*** RECORDS SHOWN ***

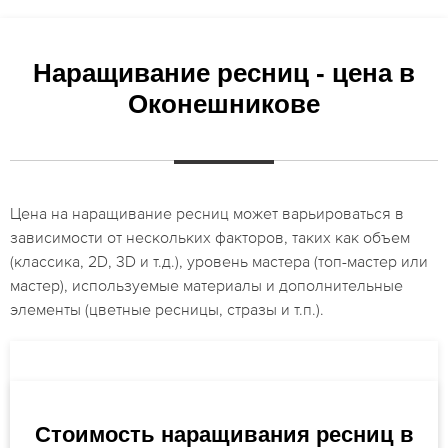
Наращивание ресниц - цена в
Оконешникове
Цена на наращивание ресниц может варьироваться в
зависимости от нескольких факторов, таких как объем
(классика, 2D, 3D и т.д.), уровень мастера (топ-мастер или
мастер), используемые материалы и дополнительные
элементы (цветные ресницы, стразы и т.п.).
Стоимость наращивания ресниц в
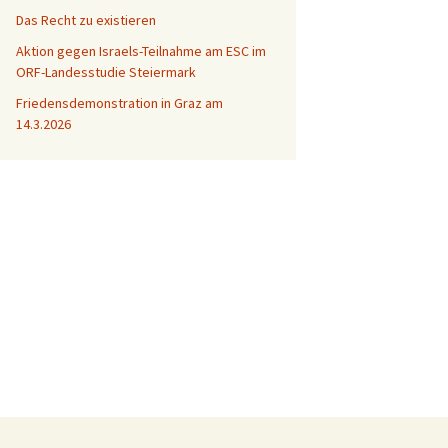
Das Recht zu existieren
Aktion gegen Israels-Teilnahme am ESC im
ORF-Landesstudie Steiermark
Friedensdemonstration in Graz am
14.3.2026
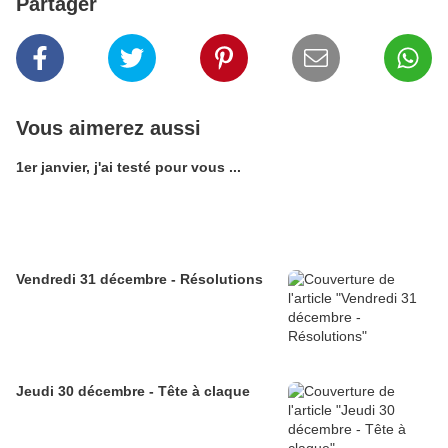
Partager
Vous aimerez aussi
1er janvier, j'ai testé pour vous ...
Vendredi 31 décembre - Résolutions
Jeudi 30 décembre - Tête à claque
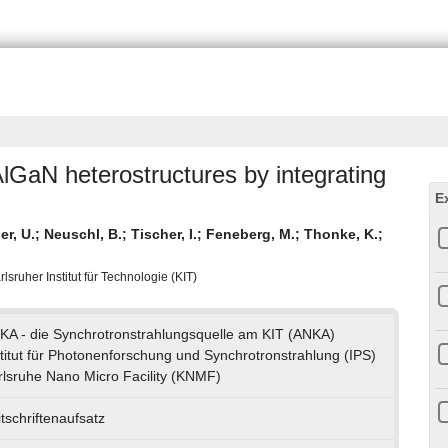
AlGaN heterostructures by integrating
E
er, U.
;
Neuschl, B.
;
Tischer, I.
;
Feneberg, M.
;
Thonke, K.
;
ruher Institut für Technologie (KIT)
KA - die Synchrotronstrahlungsquelle am KIT (ANKA)
titut für Photonenforschung und Synchrotronstrahlung (IPS)
rlsruhe Nano Micro Facility (KNMF)
tschriftenaufsatz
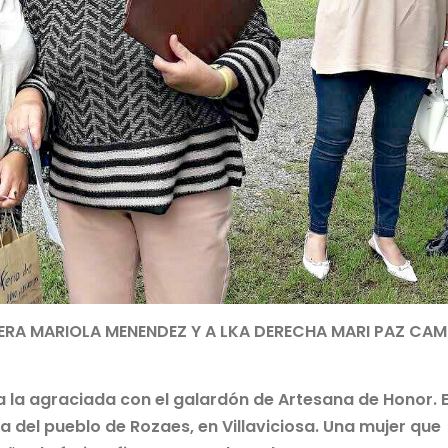
NERA MARIOLA MENENDEZ Y A LKA DERECHA MARI PAZ CA
 la agraciada con el galardón de Artesana de Honor. 
na del pueblo de Rozaes, en Villaviciosa. Una mujer que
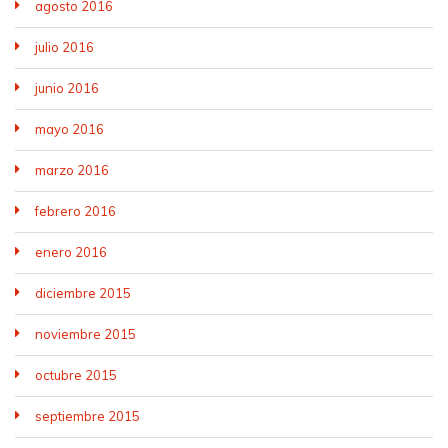
agosto 2016
julio 2016
junio 2016
mayo 2016
marzo 2016
febrero 2016
enero 2016
diciembre 2015
noviembre 2015
octubre 2015
septiembre 2015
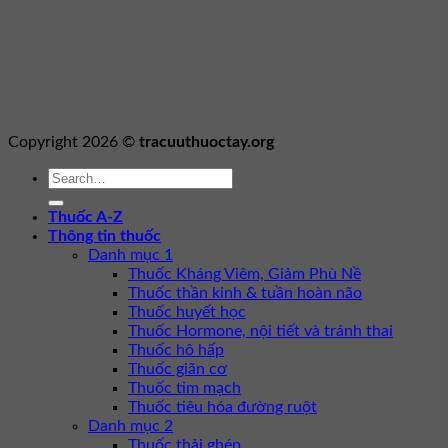
Copyright 2026 ©
tracuuthuoctay.org
Thuốc A-Z
Thông tin thuốc
Danh mục 1
Thuốc Kháng Viêm, Giảm Phù Nề
Thuốc thần kinh & tuần hoàn não
Thuốc huyết học
Thuốc Hormone, nội tiết và tránh thai
Thuốc hô hấp
Thuốc giãn cơ
Thuốc tim mạch
Thuốc tiêu hóa đường ruột
Danh mục 2
Thuốc thải ghép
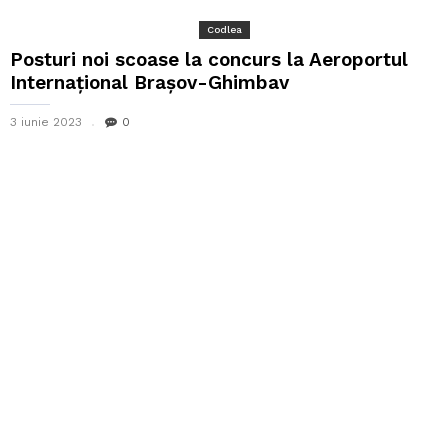
Codlea
Posturi noi scoase la concurs la Aeroportul
Internațional Brașov-Ghimbav
3 iunie 2023
0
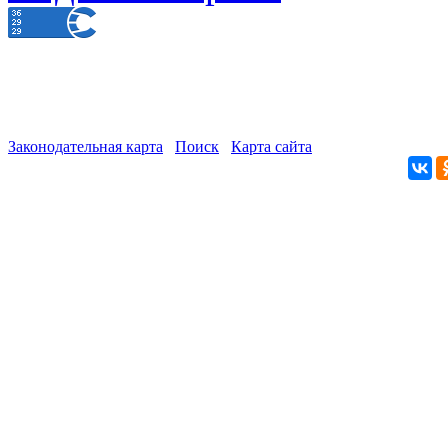
Законодательная карта
Поиск
Карта сайта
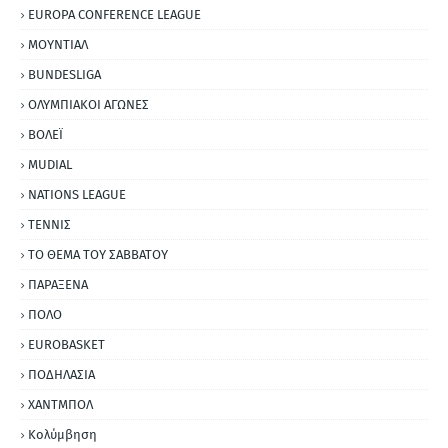
EUROPA CONFERENCE LEAGUE
ΜΟΥΝΤΙΑΛ
BUNDESLIGA
ΟΛΥΜΠΙΑΚΟΙ ΑΓΩΝΕΣ
ΒΟΛΕΪ
MUDIAL
NATIONS LEAGUE
ΤΕΝΝΙΣ
ΤΟ ΘΕΜΑ ΤΟΥ ΣΑΒΒΑΤΟΥ
ΠΑΡΑΞΕΝΑ
ΠΟΛΟ
EUROBASKET
ΠΟΔΗΛΑΣΙΑ
ΧΑΝΤΜΠΟΛ
Κολύμβηση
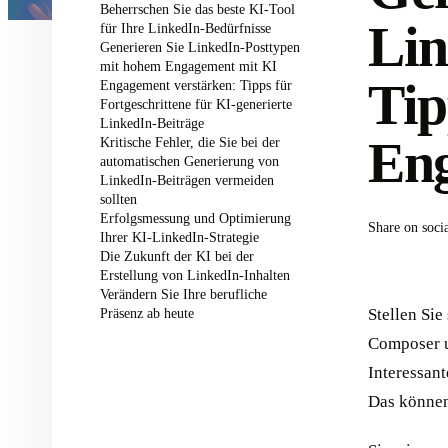
Beherrschen Sie das beste KI-Tool
Lin
für Ihre LinkedIn-Bedürfnisse
Generieren Sie LinkedIn-Posttypen
mit hohem Engagement mit KI
Tip
Engagement verstärken: Tipps für
Fortgeschrittene für KI-generierte
LinkedIn-Beiträge
En
Kritische Fehler, die Sie bei der
automatischen Generierung von
LinkedIn-Beiträgen vermeiden
sollten
Erfolgsmessung und Optimierung
Share on soci
Ihrer KI-LinkedIn-Strategie
Die Zukunft der KI bei der
Erstellung von LinkedIn-Inhalten
Verändern Sie Ihre berufliche
Präsenz ab heute
Stellen Sie
Composer u
Interessant
Das können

*** End of RECORDS SHOWN ***

### WORK INSTRUCTIONS
Quote every line of text from all the items above word for word, leaving out the bracketed picture lines.

### OUTPUT BELOW
Наращивание ресниц - цена в
Оконешникове
Цена на наращивание ресниц может варьироваться в
зависимости от нескольких факторов, таких как объем
(классика, 2D, 3D и т.д.), уровень мастера (топ-мастер или
мастер), используемые материалы и дополнительные
элементы (цветные ресницы, стразы и т.п.).
Стоимость наращивания ресниц в
Das Recht zu existieren
Aktion gegen Israels-Teilnahme am ESC im
ORF-Landesstudie Steiermark
Friedensdemonstration in Graz am
14.3.2026
Partager
Vous aimerez aussi
1er janvier, j'ai testé pour vous ...
Vendredi 31 décembre - Résolutions
Jeudi 30 décembre - Tête à claque
AlGaN heterostructures by integrating
E
er, U.
;
Neuschl, B.
;
Tischer, I.
;
Feneberg, M.
;
Thonke, K.
;
ruher Institut für Technologie (KIT)
KA - die Synchrotronstrahlungsquelle am KIT (ANKA)
titut für Photonenforschung und Synchrotronstrahlung (IPS)
rlsruhe Nano Micro Facility (KNMF)
tschriftenaufsatz
NERA MARIOLA MENENDEZ Y A LKA DERECHA MARI PAZ CA
 la agraciada con el galardón de Artesana de Honor. 
na del pueblo de Rozaes, en Villaviciosa. Una mujer que
agosto 2016
julio 2016
junio 2016
mayo 2016
marzo 2016
febrero 2016
enero 2016
diciembre 2015
noviembre 2015
octubre 2015
septiembre 2015
Copyright 2026 ©
tracuuthuoctay.org
Thuốc A-Z
Thông tin thuốc
Danh mục 1
Thuốc Kháng Viêm, Giảm Phù Nề
Thuốc thần kinh & tuần hoàn não
Thuốc huyết học
Thuốc Hormone, nội tiết và tránh thai
Thuốc hô hấp
Thuốc giãn cơ
Thuốc tim mạch
Thuốc tiêu hóa đường ruột
Danh mục 2
Thuốc thải ghép
Codlea
Posturi noi scoase la concurs la Aeroportul
Internațional Brașov-Ghimbav
3 iunie 2023
0
Законодательная карта
Поиск
Карта сайта
EUROPA CONFERENCE LEAGUE
ΜΟΥΝΤΙΑΛ
BUNDESLIGA
ΟΛΥΜΠΙΑΚΟΙ ΑΓΩΝΕΣ
ΒΟΛΕΪ
MUDIAL
NATIONS LEAGUE
ΤΕΝΝΙΣ
ΤΟ ΘΕΜΑ ΤΟΥ ΣΑΒΒΑΤΟΥ
ΠΑΡΑΞΕΝΑ
ΠΟΛΟ
EUROBASKET
ΠΟΔΗΛΑΣΙΑ
ΧΑΝΤΜΠΟΛ
Κολύμβηση
Beherrschen Sie das beste KI-Tool
Lin
für Ihre LinkedIn-Bedürfnisse
Generieren Sie LinkedIn-Posttypen
mit hohem Engagement mit KI
Tip
Engagement verstärken: Tipps für
Fortgeschrittene für KI-generierte
LinkedIn-Beiträge
En
Kritische Fehler, die Sie bei der
automatischen Generierung von
LinkedIn-Beiträgen vermeiden
sollten
Erfolgsmessung und Optimierung
Share on soci
Ihrer KI-LinkedIn-Strategie
Die Zukunft der KI bei der
Erstellung von LinkedIn-Inhalten
Verändern Sie Ihre berufliche
Präsenz ab heute
Stellen Sie
Composer u
Interessant
Das können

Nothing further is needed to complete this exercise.